Die vorliegende Veröffentlichung (2022) möchte die Szenische Ballade in die gegenwärtige deutschsprachige Rimbaudrezeption hineinstellen. Eine ausführliche Einführung der Theaterwissenschaftler Hermann Haarmann & Klaus Siebenhaar (in dieser Ausgabe enthalten), vielleicht die einzige differenzierte Arbeit zu diesem Theaterstück, begründet, wieso gerade Zechs subjektiv-einseitige, anarchische, ungebärdige Szenische Ballade künstlerisch wertvoll und bewahrenswert ist: nämlich als Ausdruck künstlerischer Authentizität, die sich Kriterien der Theatertradition nicht beugen darf, um nicht zu Kunstgewerbe zu verkommen. – Arthur Rimbaud gilt in Frankreich und anderen Ländern auch unter den jüngeren Generationen als avantgardistischer, immer neu zu entdeckender Dichter, Künstler, Mensch. Im deutschsprachigen Raum fehlt diese gegenwartsorientierte Rezeption bisher weitgehend. Auch Paul Zechs Szenische Ballade könnte ein Anknüpfungspunkt sein.

Paul Zechs Arbeiten zu Rimbaud beleuchten vielleicht in ihrer subjektiven Einseitigkeit eine Facette Rimbauds, die in der Literaturwissenschaft gerne zu kurz kommt.

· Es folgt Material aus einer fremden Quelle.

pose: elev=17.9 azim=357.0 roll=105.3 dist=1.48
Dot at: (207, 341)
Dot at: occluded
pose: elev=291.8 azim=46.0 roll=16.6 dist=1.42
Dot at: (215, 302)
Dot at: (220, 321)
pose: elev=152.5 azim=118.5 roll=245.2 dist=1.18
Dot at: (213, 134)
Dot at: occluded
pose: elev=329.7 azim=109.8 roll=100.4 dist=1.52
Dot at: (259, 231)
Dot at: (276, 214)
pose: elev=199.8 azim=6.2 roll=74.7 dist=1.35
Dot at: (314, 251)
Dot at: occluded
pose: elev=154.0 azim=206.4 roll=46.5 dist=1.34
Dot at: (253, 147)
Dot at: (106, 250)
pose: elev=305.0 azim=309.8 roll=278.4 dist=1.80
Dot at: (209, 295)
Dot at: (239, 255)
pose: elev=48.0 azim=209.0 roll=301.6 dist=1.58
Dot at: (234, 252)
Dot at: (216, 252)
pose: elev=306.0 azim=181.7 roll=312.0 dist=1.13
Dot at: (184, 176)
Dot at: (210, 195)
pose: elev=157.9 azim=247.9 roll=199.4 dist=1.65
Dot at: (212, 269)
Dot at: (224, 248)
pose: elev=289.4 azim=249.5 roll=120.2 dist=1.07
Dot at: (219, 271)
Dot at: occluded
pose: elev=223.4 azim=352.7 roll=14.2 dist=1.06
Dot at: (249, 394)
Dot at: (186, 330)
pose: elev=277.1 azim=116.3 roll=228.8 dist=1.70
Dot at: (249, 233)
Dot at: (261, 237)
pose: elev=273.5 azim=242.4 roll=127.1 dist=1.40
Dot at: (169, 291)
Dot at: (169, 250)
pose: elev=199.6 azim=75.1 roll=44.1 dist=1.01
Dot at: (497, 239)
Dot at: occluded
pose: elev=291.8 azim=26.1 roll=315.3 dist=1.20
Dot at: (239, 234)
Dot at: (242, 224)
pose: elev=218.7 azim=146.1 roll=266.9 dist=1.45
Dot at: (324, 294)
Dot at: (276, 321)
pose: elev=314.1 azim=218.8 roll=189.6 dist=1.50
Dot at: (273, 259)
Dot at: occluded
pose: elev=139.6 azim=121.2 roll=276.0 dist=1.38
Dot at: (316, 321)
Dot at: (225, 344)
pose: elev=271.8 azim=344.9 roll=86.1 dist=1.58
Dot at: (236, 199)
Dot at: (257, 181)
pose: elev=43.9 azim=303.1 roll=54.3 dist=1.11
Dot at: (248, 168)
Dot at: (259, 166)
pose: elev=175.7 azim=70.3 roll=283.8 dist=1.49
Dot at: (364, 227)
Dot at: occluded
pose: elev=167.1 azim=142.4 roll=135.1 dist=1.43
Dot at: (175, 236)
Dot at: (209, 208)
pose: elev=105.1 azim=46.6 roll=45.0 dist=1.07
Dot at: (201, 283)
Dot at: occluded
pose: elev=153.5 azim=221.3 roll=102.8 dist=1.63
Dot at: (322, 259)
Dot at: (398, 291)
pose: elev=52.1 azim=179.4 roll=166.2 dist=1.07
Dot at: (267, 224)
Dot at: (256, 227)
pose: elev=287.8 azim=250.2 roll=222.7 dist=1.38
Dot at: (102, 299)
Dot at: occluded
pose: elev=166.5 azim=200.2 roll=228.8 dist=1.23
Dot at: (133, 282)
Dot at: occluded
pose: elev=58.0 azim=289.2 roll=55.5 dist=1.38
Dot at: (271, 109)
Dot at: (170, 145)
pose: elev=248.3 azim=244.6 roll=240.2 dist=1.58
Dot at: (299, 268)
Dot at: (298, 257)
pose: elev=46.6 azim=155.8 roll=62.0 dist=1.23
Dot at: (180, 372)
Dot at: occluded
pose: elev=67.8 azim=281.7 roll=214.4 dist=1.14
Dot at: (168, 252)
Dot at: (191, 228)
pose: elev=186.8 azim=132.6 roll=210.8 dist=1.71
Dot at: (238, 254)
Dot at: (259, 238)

So empfinde ich vor allem Zechs Szenische Ballade Das trunkene Schiff unbedingt als Bereicherung der Rimbaudliteratur. "Zechs Drama will gerade die Ambivalenz zwischen absoluter Kunst und absolutem Leben als höchste Stufe der Spannung, damit der fragilen Sensibilisierung des Dichters in einer entsensibilisierten, spießigen Welt aufzeigen. Die ständige Entgrenzung des schöpferischen Ichs führt zur Ich Dissoziation; die darin obwaltende Tragik erhöht die Kunstfigur zum Titan, der jene Polarität in sich bewußt auslebt." (Haarmann/Siebenhaar)

Zechs Theaterstück erinnert daran, daß auch Rimbaud kein Rousseau'scher Edler Wilder war – auch nicht in seiner ersten (poetischen) Lebenszeit. Er war einer von uns – vielfältig zersplittert in oft unvereinbare Facetten von Primärsozialisation, sozialen Normen und Widerstand gegen diese, Selbstentfremdung, seelischer Wurzellosigkeit und Konstruktionen von Beheimatung, Beziehungslosigkeit und individuellen Fähigkeiten und Intentionen, auf der Suche nach Sinn und Wert des eigenen Lebens, nach Bestätigung seines Soseins in der Menschenwelt.. – wie wir alle, nur mit besonders viel kreativer Begabung und Lebenskraft, Verzweiflung und Sehnsucht. In Rimbauds poetischem Werk lassen sich die Spuren all dessen überlesen, wenn wir es denn wollen; Paul Zech stellt solche Momente (und ihre praktischen Auswirkungen) in den Mittelpunkt seines Theaterstücks Das trunkene Schiff und bringt uns Arthur Rimbaud in besonderer Weise nahe, macht ihn für uns unmittelbar berührbar. Dies muß unterkomplex bleiben – wie unsere Erfahrung von Mitmenschen selbst im persönlichen Kontakt immer unterkomplex ist.

Was in den 20er Jahren noch schockierend war, können wir heute direkt nachempfinden und mitfühlen als Momente individueller Rebellion, wie sie zumindest seit der Beat Generation um 1950-1960 zum Spektrum jugendlicher und kreativer Entfaltung gehören (auch innerhalb von Theaterinszenierungen).